Grizzled, wrinkly and leathery-ready-to-be-tooled, another gentleman’s face smiles from behind a bushy mustache and dimming but friendly eyes. He’s dressed from head to toe in a sort of amalgam cowboy/miner/rancher getup, a large hat shades him from the sun, a handkerchief pours from his wrist, vests, jeans, and buckles of all varieties prevail, and his boots resemble something cowboy boots-meet-hip waiters. He gives walking tours around town, and though he might seem almost homeless upon first glance, he’s a history professor at a nearby university. So many of Bisbees own give off this vibe; you think it’s like this but really it’s like that.
Cowgirls belt out tunes from the deepest parts of where their throats and hearts can sink into. Caravans of painted buses, beaded, art cars and circus troupes drive through town. Tiny shoppes that are like digging into your grandmother’s attic offer up handmade, 40 year old and preciously painted belts for $20; afghans like your dearest old aunt would have toiled hours weaving over, $18.50. Old bottle caps and ancient belt buckles mix with cornucopian other trinkets, bobbles and doo-dads. Every drawer is an exercise in hours spent digging, perusing and contemplation over what mighty magical device might fall into your hands.

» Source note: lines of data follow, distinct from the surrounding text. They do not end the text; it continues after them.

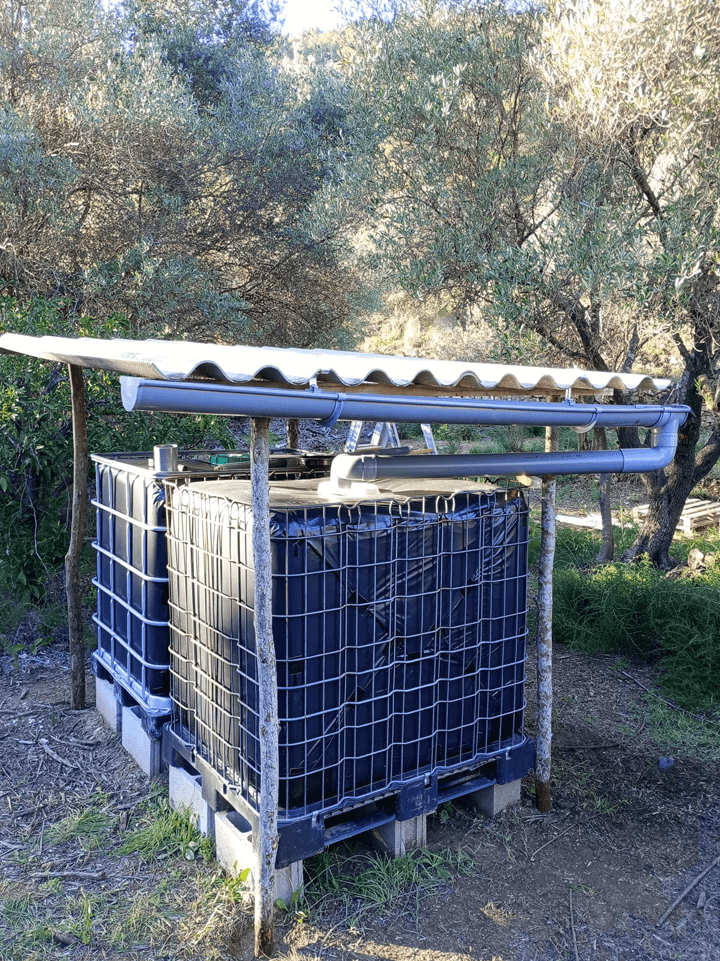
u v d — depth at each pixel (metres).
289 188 11.31
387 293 13.94
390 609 2.98
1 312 6.48
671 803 3.73
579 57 5.91
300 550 2.72
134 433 6.10
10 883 3.03
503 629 3.40
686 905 3.01
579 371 3.38
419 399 2.59
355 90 7.46
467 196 6.93
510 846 3.34
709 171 5.50
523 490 3.45
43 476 5.84
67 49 10.38
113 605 4.14
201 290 10.48
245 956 2.67
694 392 6.78
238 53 12.67
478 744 3.40
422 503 3.06
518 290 6.44
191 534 3.21
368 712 2.99
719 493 10.09
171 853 3.21
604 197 6.51
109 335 6.49
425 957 2.67
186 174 10.53
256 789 2.84
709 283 5.82
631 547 7.68
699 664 5.02
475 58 7.14
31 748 4.09
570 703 4.90
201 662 3.19
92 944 2.71
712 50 5.54
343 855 3.20
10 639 5.38
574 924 2.88
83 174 9.72
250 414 2.33
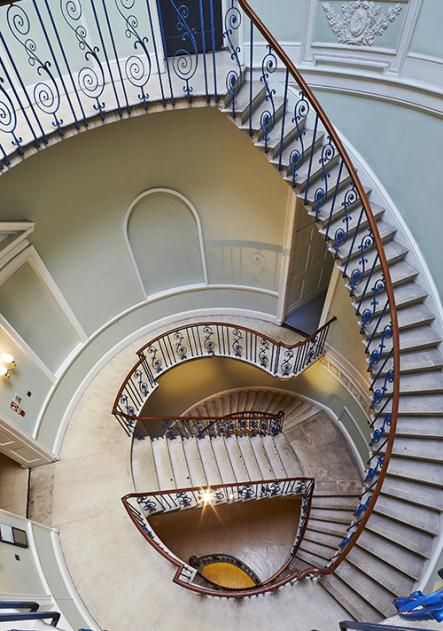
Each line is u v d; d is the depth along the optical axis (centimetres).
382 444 374
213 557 704
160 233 588
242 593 380
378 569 355
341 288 518
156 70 420
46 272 480
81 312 566
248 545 728
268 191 520
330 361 638
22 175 400
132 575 417
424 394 375
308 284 672
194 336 675
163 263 632
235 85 370
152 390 613
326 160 373
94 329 602
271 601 386
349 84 387
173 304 694
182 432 804
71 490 489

A young couple walks the streets and up into the winding part-stairs-part-goat paths, the woman with long and red hair partially tucked up into her woolen cap to hide the fact that she’s not washed it in a number of days equal or greater to quite a few, the man trailing behind her, photographing this mysterious new world they’ve just fallen into the lap of, stray puppies finally finding an old woman to love and pet and nurture their potential. Winding twists and twisty turns allow you to sneak into backyards, dash above the rooftops and rest in caves all along the way, gem stones, old pottery, railroad ties and the solid orange earth itself leading you from one treasury cliff to another grand vista. The city is small, sure, and that’s what will keep it wonderful forever — there’s no room to add a mall or pack in a Walmart — but it’s vast in that even those sexagenarian hippies who’ve been here since, as you’d think from their conversations, time began haven’t been able to explore every trail, every climb, every alley stairway.